Kickers garner reputations, even in fantasy football communities. You will still find someone willing to draft Sebastian Janikowski with something higher than a final-round pick or more than one dollar in auction leagues. That is despite the fact the Polish Powderkeg has finished in the top five twice and the top 10 thrice in fantasy scoring over the past decade. Granted, the past 10 years have not exactly been kind to Oakland offenses, but Janikowski is clearly just a name.

Beyond Seabass, is there any sort of consistency? David Akers blew away the competition by 30-plus fantasy points in 2011 only to see his accuracy fail him and his owners last year. He wound up 10th in fantasy scoring, having hit on just 69 percent of his kicks for the 49ers. John Kasay finished second to Akers in 2011 and was out of the league last year, though injuries had something to do with that. The word cloud at the top of this article is based on the top 10 fantasy-scoring kickers in each of the past 10 seasons. The list varies wildly, populated by 41 different names.

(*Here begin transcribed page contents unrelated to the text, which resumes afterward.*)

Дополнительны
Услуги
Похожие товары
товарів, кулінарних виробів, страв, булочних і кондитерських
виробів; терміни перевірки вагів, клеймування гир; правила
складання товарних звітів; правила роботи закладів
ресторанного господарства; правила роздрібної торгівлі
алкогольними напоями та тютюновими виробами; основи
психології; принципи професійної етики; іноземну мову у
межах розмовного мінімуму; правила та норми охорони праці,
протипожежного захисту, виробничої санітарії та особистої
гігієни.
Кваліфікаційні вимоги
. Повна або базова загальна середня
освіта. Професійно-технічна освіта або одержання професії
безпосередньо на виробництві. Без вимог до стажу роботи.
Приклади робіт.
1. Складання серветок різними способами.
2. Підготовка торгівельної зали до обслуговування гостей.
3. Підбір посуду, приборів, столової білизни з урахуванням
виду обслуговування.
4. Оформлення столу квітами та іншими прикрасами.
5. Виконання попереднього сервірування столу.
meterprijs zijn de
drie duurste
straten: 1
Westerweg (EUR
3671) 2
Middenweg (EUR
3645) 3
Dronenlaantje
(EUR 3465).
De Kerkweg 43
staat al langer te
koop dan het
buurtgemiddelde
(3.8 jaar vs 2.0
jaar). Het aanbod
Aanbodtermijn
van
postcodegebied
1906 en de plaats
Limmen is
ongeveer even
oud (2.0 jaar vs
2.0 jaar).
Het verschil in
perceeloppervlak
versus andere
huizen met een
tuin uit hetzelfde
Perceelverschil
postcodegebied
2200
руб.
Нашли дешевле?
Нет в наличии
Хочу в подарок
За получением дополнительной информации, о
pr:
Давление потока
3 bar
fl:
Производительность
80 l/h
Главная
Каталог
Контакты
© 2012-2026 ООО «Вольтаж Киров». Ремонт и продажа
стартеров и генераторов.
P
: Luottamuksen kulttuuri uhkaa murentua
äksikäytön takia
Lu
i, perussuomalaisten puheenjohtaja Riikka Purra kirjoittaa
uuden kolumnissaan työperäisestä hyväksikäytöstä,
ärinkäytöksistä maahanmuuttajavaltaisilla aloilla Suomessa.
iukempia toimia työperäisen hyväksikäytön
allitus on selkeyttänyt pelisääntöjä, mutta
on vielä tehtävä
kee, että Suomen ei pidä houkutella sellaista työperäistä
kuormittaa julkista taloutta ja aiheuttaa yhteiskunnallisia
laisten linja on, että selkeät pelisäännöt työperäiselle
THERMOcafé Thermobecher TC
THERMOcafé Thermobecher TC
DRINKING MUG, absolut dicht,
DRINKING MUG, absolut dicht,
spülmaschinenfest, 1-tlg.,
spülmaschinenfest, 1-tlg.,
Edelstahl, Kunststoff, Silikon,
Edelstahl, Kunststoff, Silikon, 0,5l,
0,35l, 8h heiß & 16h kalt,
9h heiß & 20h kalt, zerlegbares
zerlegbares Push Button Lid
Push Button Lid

Suddenly we have an influx of young guns, their legs set to semi-automatic that can bring the boom. Greg Zuerlein made a name for himself quickly as Legatron in St. Louis last season, hammering home 50-yard field goals with astounding accuracy before fading a bit after three missed kicks in Miami. Fellow rookie Blair Walsh took up the rookie mantle, though, winding up with the most fantasy points in the league. Justin Tucker rounded out a fantastic rookie class, one seemingly poised to take over the fantasy landscape at the position.

But if you dig deeper, age has little to do with fantasy success.

That scatter chart seems random because it is random. There is no correlation between age and fantasy success here. Unlike at every other position, age has almost zero predictive qualities when it comes to forecasting fantasy scoring for kickers. Jason Hanson was fifth in the league in fantasy scoring last season at age 42. Akers was 37 when he led the league in 2011, and Walsh was at the opposite end of the spectrum at 22 last year.

A personal strategy has been to target an indoor kicker when making my selection at the position. After all, why not try to mitigate the impact of a few variables like wind and weather when choosing a kicker? Jeff Wilkins and Ryan Longwell were once perennial targets because of this goal. But does it matter?

*Scoring average based on the top 24 fantasy scorers in each season over the past 10 years.

Like everything else involved with kickers in the fantasy realm, the results are wildly unpredictable. On the one hand, indoor kickers outscored their outdoor counterparts in six of the past 10 years on average. On the other, outdoor kickers have scored 1.5 more points than their fair-weather friends on average during that time.

In other words, there is no discernible difference.

Kickers are the jokers in wildcard games of poker. There is a reason professional poker players don't play with jokers—they increase the luck factor in games. The more variables you introduce into a game of poker, the easier it is to lose to chance. It removes some skill from the equation.

Fantasy football is already a game of chance. You craft your team with reasonable performance expectations, but you might wind up missing the playoffs because of unfortunate matchups in head-to-head leagues. There are an increasing number of leagues cropping up designed to minimize the luck factor—best ball and total points, to name a couple—but most of them still employ kickers. It is clear that kickers are a craps shoot.

Like the human appendix, kickers are vestigial players in the fantasy football realm. Their function is seemingly useless, so why not discard them? The evolutionary process has begun in this instance—there are no-kicker leagues out there—but it will be a laborious one until the major players catch on. Until then, you may as well throw a dart to make your draft selection.

Kickers are people, too. They just shouldn't be fantasy people.